All this as another wave of airport expansion is underway.
"The difficulty is that the airlines are on a different time horizon than the airports," says Paul Dempsey, director of the Institute of Air and Space Law at McGill University.
"Airport infrastructure has to be planned and financed years ahead of time in order to meet the capacity demands of the future," he said. "The airlines are faced with immediate problems of profitability and for them, at the moment, this is not the time to expand. The difficulty is that building a terminal or building a runway or adding a runway requires a much longer time horizon."
This dichotomy between supply and demand is not lost on some passengers. At the Winnipeg International Airport, for example, it was not entirely certain why a new terminal was being built in the first place.
"I'm through the airport about six times a year and it never seems to be busy compared to the Toronto airport," said Paul Hurley, a Toronto software sales executive. "I don't really see the demand for a new terminal."
But demand is indeed there, according to the airports, with record passenger levels being recorded across the country.
Daniel-Robert Gooch, the CAC's communications director, says passenger numbers have now "passed the pre-2001 level" and airports are well-positioned to handle the increase in traffic. "We knew this was coming so airports had to invest in their infrastructure programs," he says, adding that between 1991 and 2006 passenger levels have risen by 50 per cent.
To fund these expansion projects, most airport operators have imposed fees on passengers and raised money in the bond markets - this, says D'Cruz, with the "implicit guarantee" of governments because of the operators' status as privatized not-for-profit or "corporatized" entities. As a result, he says, they have "an excessive amount of debt" on their books.
"It's clear that the corporatization of the Canadian airports has led to an exorbitant amount of gold plating," says Dempsey. "They are increasingly beautiful but they are increasingly expensive."
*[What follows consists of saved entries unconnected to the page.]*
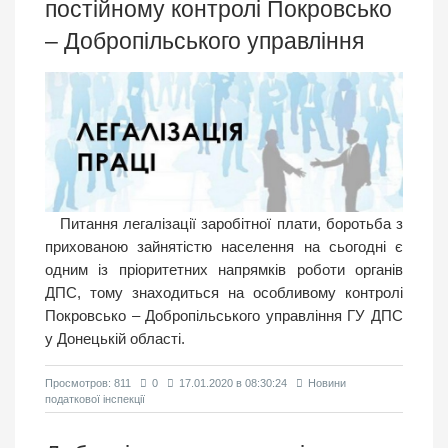
постійному контролі Покровсько
– Добропільського управління
Питання легалізації заробітної плати, боротьба з
прихованою зайнятістю населення на сьогодні є
одним із пріоритетних напрямків роботи органів
ДПС, тому знаходиться на особливому контролі
Покровсько – Добропільського управління ГУ ДПС
у Донецькій області.
Просмотров: 811
0
17.01.2020 в 08:30:24
Новини
податкової інспекції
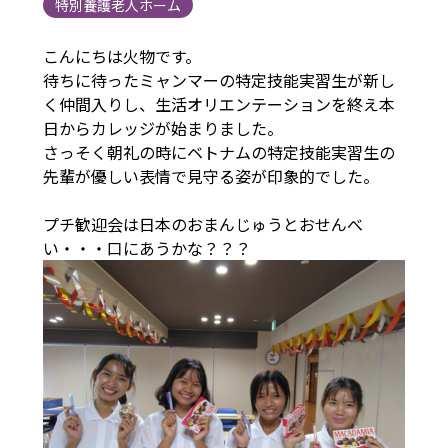
特別養護老人ホーム
こんにちは火物です。
待ちに待ったミャンマーの特定技能実習生が新し
く仲間入りし、生活オリエンテーションを終え本
日からカレッジが始まりました。
さっそく朝礼の時にベトナムの特定技能実習生の
先輩が優しい表情で見守る姿が印象的でした。
プチ歓迎会は日本のおまんじゅうとおせんべ
い・・・口にあうかな？？？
"Building beautiful terminal facilities with lots of stone and waterfalls may facilitate the pleasure of the experience of the people who walk through the airport but it's a cost that has to be incurred ultimately by the airlines and their passengers."
Adds D'Cruz: "This is called the edifice complex."
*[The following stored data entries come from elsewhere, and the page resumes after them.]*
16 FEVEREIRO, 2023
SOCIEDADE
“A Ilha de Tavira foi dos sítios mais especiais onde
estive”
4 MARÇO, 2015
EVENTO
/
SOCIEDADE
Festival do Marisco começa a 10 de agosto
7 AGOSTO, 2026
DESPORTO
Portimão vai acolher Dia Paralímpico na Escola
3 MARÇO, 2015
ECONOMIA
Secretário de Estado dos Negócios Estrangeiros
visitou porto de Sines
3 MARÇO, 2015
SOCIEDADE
The flip side, according to the CAC, is that airport authorities are much more than money collectors with big ambitions - they also contribute to the local economies, especially in the area of tourism, which is the main engine that is expected to power growth in the industry.
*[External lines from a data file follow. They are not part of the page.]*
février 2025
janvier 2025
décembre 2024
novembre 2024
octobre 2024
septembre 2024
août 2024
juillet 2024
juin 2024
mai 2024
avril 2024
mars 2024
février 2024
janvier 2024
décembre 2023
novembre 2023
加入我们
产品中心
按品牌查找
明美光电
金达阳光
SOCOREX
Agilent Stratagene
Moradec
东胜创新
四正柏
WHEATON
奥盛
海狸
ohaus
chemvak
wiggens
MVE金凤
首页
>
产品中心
The CAC says airports also give, not just take - together paying nearly $300 million a year to the federal government in airport rent.
Personally, in the case of the Ottawa Airport, expansion was immediately necessary thanks to years of neglect on the part of Transport Canada (I suspect this was the case of pretty much every airport authority in Canada when they took their airport over). The second expansion was justified on the costs of operating the old terminal. Now they have a nicer airport, with lower annual costs.